Endoscopy during pregnancy is associated with slight increases in risk of preterm birth and small for gestational age, but not congenital malformation or stillbirth, researchers report in a nationwide population-based cohort study published in the February issue of Gastroenterology. However, the authors believe the small increase in risk to be due to inherited factors or mother’s disease activity.
Each year in the United States, an estimated 19,000 women undergo endoscopy during pregnancy. However, studies reporting pregnancy outcomes after endoscopy have included only about 400 women. Guidelines have therefore generally discouraged endoscopy during pregnancy and, if absolutely necessary, recommend that procedures occur during the second trimester.
However, the reluctance to perform endoscopy during pregnancy might actually be harmful, if it causes a delay in diagnosis or treatment of a disorder that places the well-being of the mother or fetus at risk.
Jonas F. Ludvigsson et al collected data from the Swedish Medical Birth Register, examining the outcomes of 3052 pregnant women who underwent endoscopy (esophagogastroduodenoscopy, colonoscopy, sigmoidoscopy, or endoscopic cholangiopancreatographies) compared with 1,589,173 women who did not undergo endoscopy while pregnant. To consider the effects of disease activity, the authors examined pregnancy outcomes (preterm birth, stillbirth, small for gestational age, or congenital malformations) in women who underwent endoscopy just before or after pregnancy.

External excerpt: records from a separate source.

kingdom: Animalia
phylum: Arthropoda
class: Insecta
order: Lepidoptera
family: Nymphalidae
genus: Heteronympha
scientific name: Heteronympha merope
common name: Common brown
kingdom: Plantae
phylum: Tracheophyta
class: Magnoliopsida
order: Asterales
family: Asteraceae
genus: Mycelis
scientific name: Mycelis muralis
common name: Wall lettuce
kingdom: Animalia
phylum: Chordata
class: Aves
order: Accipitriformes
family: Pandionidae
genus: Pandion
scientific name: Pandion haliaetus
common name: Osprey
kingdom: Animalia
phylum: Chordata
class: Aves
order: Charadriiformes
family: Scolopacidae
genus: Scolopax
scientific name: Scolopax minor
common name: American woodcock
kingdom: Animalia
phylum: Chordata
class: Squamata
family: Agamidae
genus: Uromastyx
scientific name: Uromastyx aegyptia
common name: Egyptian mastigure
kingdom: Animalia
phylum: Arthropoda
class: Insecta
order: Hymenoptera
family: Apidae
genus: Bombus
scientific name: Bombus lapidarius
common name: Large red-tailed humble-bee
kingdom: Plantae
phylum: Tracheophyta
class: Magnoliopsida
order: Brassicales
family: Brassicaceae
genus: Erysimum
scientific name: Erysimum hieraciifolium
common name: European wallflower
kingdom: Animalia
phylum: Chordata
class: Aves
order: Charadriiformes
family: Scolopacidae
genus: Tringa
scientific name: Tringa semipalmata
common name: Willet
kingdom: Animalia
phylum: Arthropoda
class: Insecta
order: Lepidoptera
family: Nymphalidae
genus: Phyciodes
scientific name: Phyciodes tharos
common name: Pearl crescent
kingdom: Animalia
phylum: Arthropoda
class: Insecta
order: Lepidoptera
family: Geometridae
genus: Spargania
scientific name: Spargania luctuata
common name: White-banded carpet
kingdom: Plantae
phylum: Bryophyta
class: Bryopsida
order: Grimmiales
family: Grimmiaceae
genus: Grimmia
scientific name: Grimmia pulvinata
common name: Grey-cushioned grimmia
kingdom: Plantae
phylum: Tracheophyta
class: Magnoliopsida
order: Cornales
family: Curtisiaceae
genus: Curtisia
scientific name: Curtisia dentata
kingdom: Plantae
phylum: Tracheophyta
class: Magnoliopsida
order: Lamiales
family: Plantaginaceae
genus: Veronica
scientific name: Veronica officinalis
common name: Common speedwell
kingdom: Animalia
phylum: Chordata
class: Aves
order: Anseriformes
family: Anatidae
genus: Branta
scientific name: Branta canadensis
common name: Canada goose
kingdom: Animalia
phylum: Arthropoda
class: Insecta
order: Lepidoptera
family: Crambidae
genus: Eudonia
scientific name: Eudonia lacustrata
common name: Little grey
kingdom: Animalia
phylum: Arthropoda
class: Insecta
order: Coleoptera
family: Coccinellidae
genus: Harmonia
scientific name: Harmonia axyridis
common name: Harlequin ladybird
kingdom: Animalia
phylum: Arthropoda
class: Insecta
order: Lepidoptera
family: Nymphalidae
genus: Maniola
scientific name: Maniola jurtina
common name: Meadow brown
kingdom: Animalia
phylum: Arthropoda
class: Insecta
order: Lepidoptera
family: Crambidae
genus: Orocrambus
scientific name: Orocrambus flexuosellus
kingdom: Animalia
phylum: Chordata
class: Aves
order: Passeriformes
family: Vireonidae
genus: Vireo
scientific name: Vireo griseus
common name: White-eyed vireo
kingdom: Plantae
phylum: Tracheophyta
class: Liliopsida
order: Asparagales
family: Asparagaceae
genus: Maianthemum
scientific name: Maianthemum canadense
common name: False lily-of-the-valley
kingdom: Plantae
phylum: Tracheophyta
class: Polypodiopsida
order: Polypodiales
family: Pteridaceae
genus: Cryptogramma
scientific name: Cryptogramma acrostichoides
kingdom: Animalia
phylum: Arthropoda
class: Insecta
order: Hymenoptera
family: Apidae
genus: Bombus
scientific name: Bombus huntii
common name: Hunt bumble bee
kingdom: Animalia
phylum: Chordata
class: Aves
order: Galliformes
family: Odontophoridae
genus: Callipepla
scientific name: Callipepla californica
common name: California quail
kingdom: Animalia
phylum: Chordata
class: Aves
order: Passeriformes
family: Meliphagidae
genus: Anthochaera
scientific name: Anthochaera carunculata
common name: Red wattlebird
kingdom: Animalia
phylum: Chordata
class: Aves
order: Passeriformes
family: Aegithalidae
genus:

Compared with women who did not undergo endoscopy during pregnancy, women who underwent endoscopy during pregnancy had a 54% increase in risk for preterm birth and a 30% increase in risk of small for gestational age. These associations did not seem to differ with trimester of pregnancy.
In their analysis of outcomes, the authors found the mean gestational age of infants whose mothers underwent endoscopy during pregnancy to be 39.5 weeks, vs 39.9 weeks for infants born to women with no endoscopy during pregnancy. Mean birth weights were 3562 g and 3479 g, respectively, for these groups. Preterm births occurred in 4.8% of women who did not undergo endoscopy during pregnancy, and 7.6% of women undergoing any endoscopy during pregnancy.
The authors attribute the increase in risk of preterm birth and small for gestational age to disease activity in the mother, rather than the endoscopy procedure. This was because women who underwent endoscopy while they were not pregnant also had an increased risk of adverse pregnancy outcomes. Celiac disease and inflammatory bowel diseases have been associated with adverse outcomes of pregnancy. Preconception care can reduce the relapse of inflammatory bowel disease during pregnancy, and there is a low risk of birth defects for infants whose mothers are treated with tumor necrosis factor antagonists during pregnancy.
Importantly, Ludvigsson et al found no association of endoscopy with risk of either congenital malformations or stillbirths.
Ludvigsson et al state that the strength of their study is the high statistical power and its inclusion of general population and sibling controls. Other strengths include adjustment for potential confounders and the control for intra-familial factors.
However, these findings are a challenge to interpret due to limited information on duration of the endoscopy, the type of sedation and bowel preparation used, the position of the patient at endoscopy, and the indications for endoscopy.
Nonetheless, this study, the largest of its kind, should provide substantial reassurance that endoscopy is rarely associated with adverse fetal outcomes.
In an editorial that accompanies the article, Mitchell S. Cappell explains that many women have disorders that require them to undergo endoscopic examination during pregnancy, such as abdominal pain, upper gastrointestinal bleeding, dysphagia, and abnormal radiographic findings. Rare reasons for undergoing endoscopy during pregnancy include heartburn, suspected gastroesophageal reflux, dyspepsia, or nausea and vomiting. Cappell says that given that there are 18.4 million patients who undergo endoscopy each year in the United States, about 184,000 pregnant women (18,400,000 endoscopies x a 1% annual incidence of pregnancy in population) would have standard indications for gastrointestinal endoscopy.
Cappell says it is important to break the cycle of avoidance of endoscopy by generating more data and performing better studies to provide evidence-based guidelines, which should result in more endoscopies performed during pregnancy to produce more patient data for analysis.
Adequately powered studies, like that of Ludvigsson et al, provide important information for evidence-based guidelines on endoscopy during pregnancy.